6 Industrie, énergie, numérique 

  • Procédures accélérées (depuis le 26/05/2026) — simplification des démarches d’urbanisme, d’environnement et de raccordement pour les projets industriels, énergétiques et numériques stratégiques.
  • Data centers — possibilité de qualification en projet d’intérêt national majeur (PINM), avec procédures facilitées ; l’administration peut toutefois refuser un projet en cas de tension sur la ressource en eau.
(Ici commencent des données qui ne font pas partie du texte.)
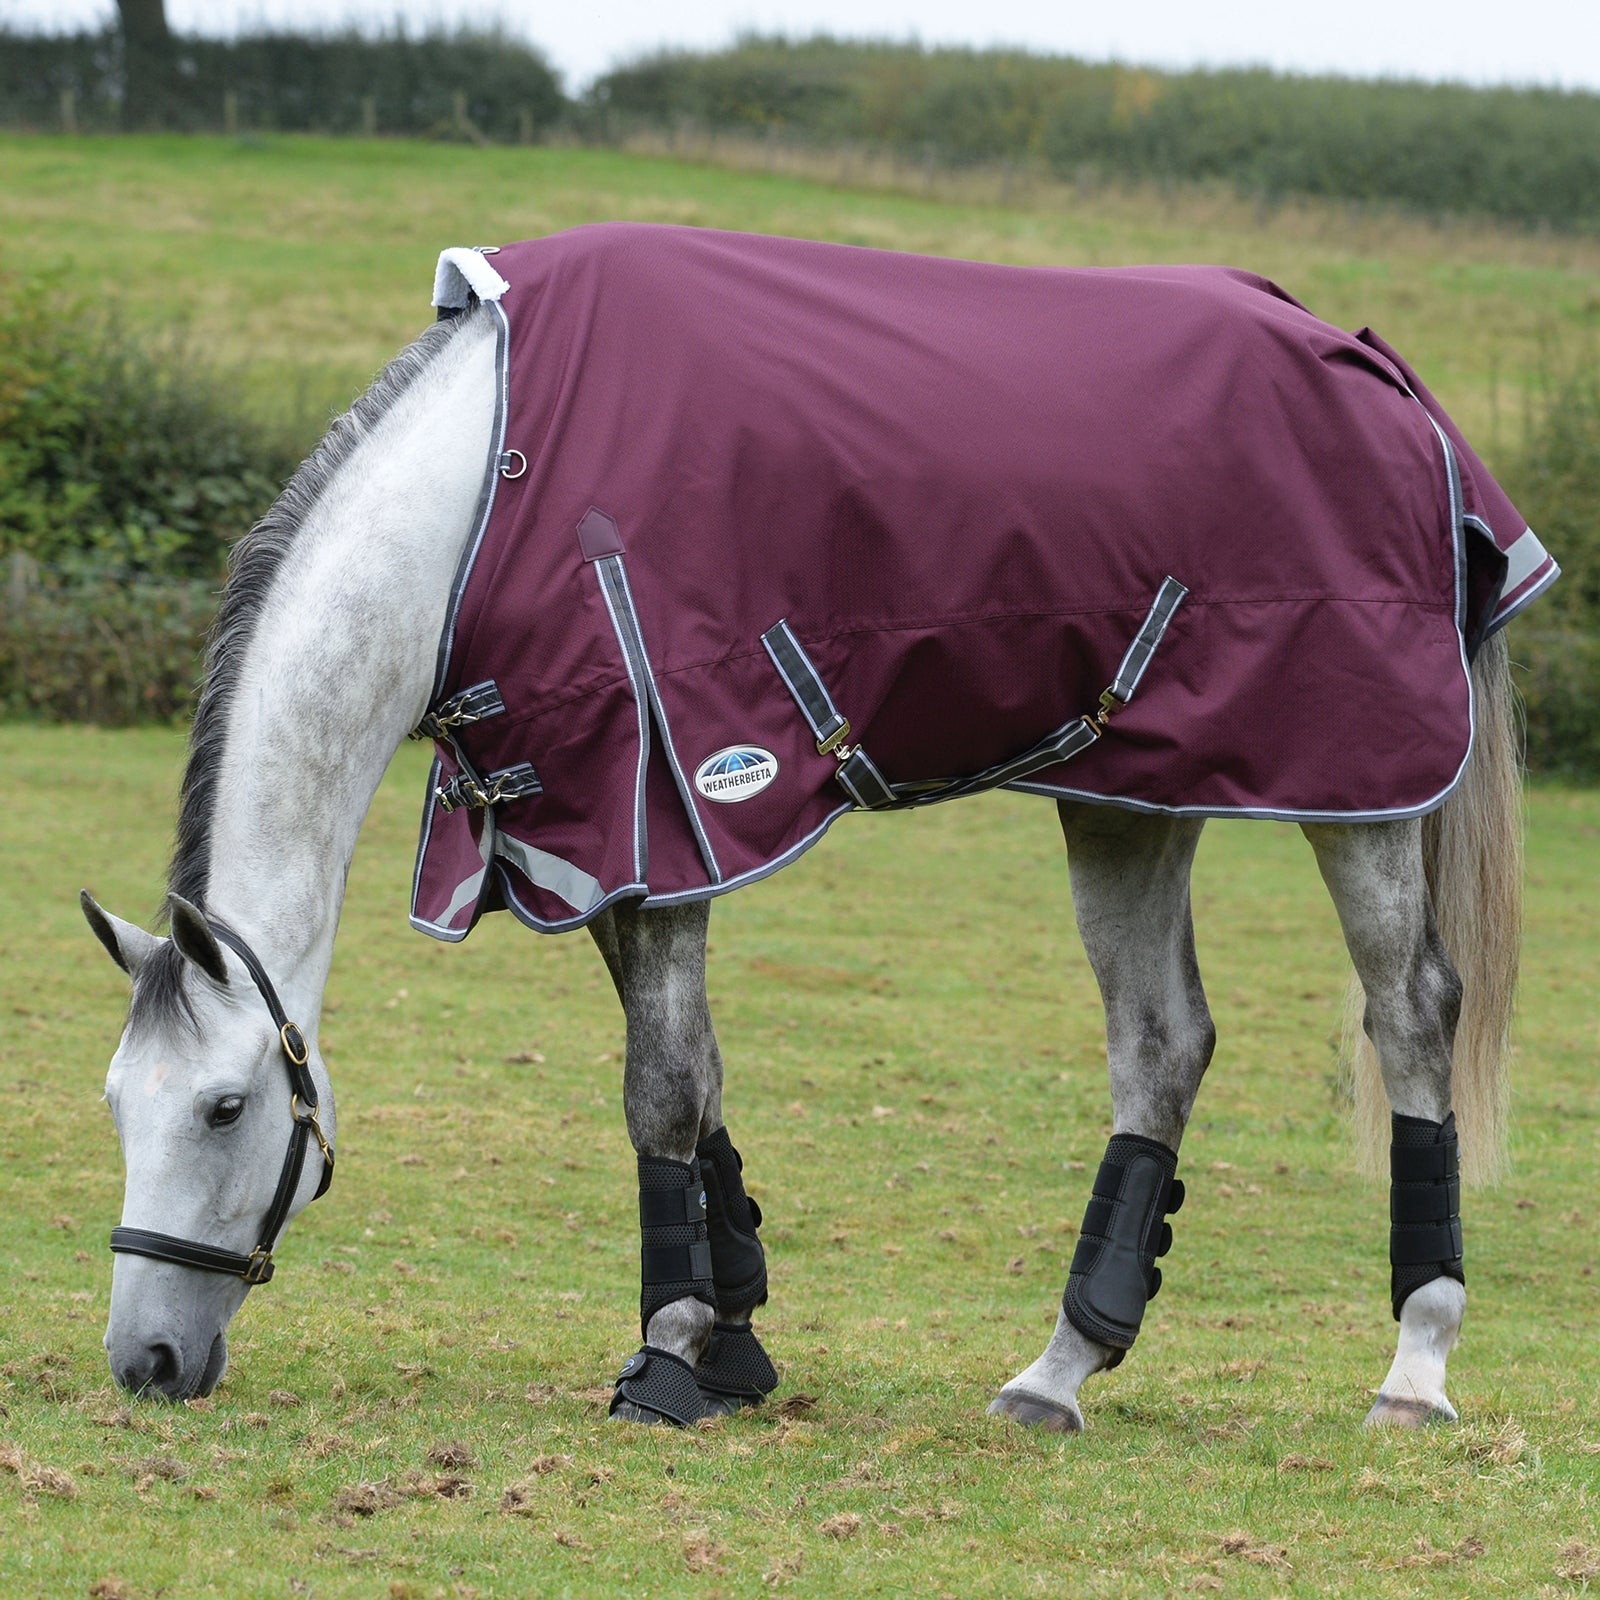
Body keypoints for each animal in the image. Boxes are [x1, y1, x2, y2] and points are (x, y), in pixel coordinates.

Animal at [81, 223, 1556, 1430]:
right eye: (115, 1103)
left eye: (224, 1108)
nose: (143, 1363)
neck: (484, 499)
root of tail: (1371, 369)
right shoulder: (594, 833)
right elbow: (702, 1080)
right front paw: (732, 1340)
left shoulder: (666, 803)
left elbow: (662, 1088)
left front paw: (669, 1354)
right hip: (1131, 790)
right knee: (1162, 1044)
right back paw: (1060, 1370)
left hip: (1356, 786)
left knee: (1410, 1015)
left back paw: (1415, 1366)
7 Simplification administrative — mesures transversales 

  • Apprentissage — suppression de la déclaration par laquelle l’employeur attestait organiser des conditions de formation satisfaisantes (abrogation de l’art. L. 6223-1 du code du travail) ; les obligations de fond demeurent.
  • Mécénat (1er janvier 2027) — suppression de la déclaration spécifique pour les dons > 10 000 € ouvrant droit à réduction d’impôt, et de l’amende de 1 500 € associée ; en contrepartie, les sociétés tenues d’établir un rapport de gestion devront y présenter leurs principales actions de mécénat (montants, bénéficiaires, contreparties).
  • ESS / agrément ESUS (1er janvier 2027) — régime simplifié pour certaines entreprises de l’économie sociale et solidaire, catégories à définir par décret.
  • Commerçants — suppression de la déclaration en mairie des liquidations commerciales et de l’inventaire associé ; pour les ventes au déballage, suppression de la transmission à l’administration de la concurrence (la déclaration en mairie reste obligatoire).
  • Portage salarial et groupements d’employeurs — suppression de la déclaration préalable d’activité de portage salarial (la garantie financière reste exigée) ; les groupements d’employeurs multi-conventions collectives ne sont plus soumis à déclaration préalable ni à opposition administrative ; protection renforcée des créances salariales en cas de procédure collective d’un adhérent.
  • Gouvernance administrative — suppression ou réorganisation de plusieurs commissions et observatoires (Conseil stratégique de la recherche, Conseil supérieur de l’aviation civile, Observatoire des espaces naturels, agricoles et forestiers, etc.) ; les nouvelles instances consultatives créées auprès du Premier ministre ou d’un ministre sont désormais limitées à 3 ans, sauf renouvellement justifié.